The dried up twigs or branches of trees and dried leaves and the dried jute sticks plastered with cowdung are the most common types of fuel used by these people in this area. Sometimes dry grass, straw, jute wastes etc. are also used as fuel. Most of these are collected from nearby places. Coal as a fuel is too costly for them and is hardly used by them. Sometimes fire is preserved by them for future use in a straw rope (bolan) or in an oven or in a pot full of rice-husk, thereby eliminating the cost of match sticks. The oven prepared by these  Oraons, is quite simple and similar to that used by the neighbouring caste people. It is made up of earth and plastered with a paste of mud, cowdung and water. It is triangular in shape, with three corners slightly raised in the shape

of cones, known as Kana or Jhick. These three cones serve as the supporting stands on which the pot or the pan is placed. A small pit is first dug out and on three sides of the pit, three cones are made with earth. Inside the pit, the fuel burns and the ashes are stored.

The use of fire and fuel in Southern Bengal is generally similar to that of the Oraons of the Ranchi area excepting that dried Sal leaves are extensively used as fuel as these are freely available in the Ranchi area. On the other hand, the jute stick plastered with cowdung forms a popular item of fuel among the Sunderban Oraons, but is rarely used by the Ranchi Oraons.

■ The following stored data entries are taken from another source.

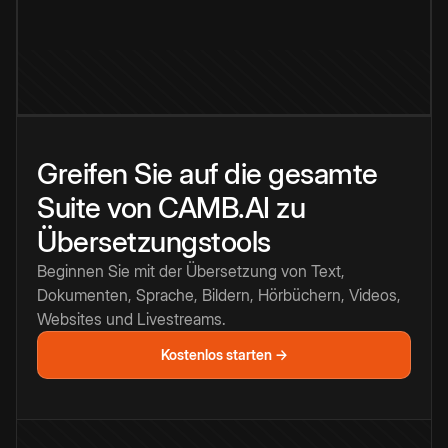
Greifen Sie auf die gesamte
Suite von CAMB.AI zu
Übersetzungstools
Beginnen Sie mit der Übersetzung von Text,
Dokumenten, Sprache, Bildern, Hörbüchern, Videos,
Websites und Livestreams.
Kostenlos starten →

The oven prepared by the Oraons of the Ranchi area, is also slightly different in shape and size from the Oraon ovens of the Sunderban area. The Oraon oven of the Ranchi area is bigger in size and rather rectangular in shape. First of all a big earthen platform is made and a small gap is kept in one of the lateral sides where the oven is made. Within the gap, a small depression is scooped out where the fuel burns. The raised cones of the Oraon oven of Ranchi are less prominent and almost faint as compared to those of the Sunderban. The remaining portion of the platform serves for keeping the cooking vessels.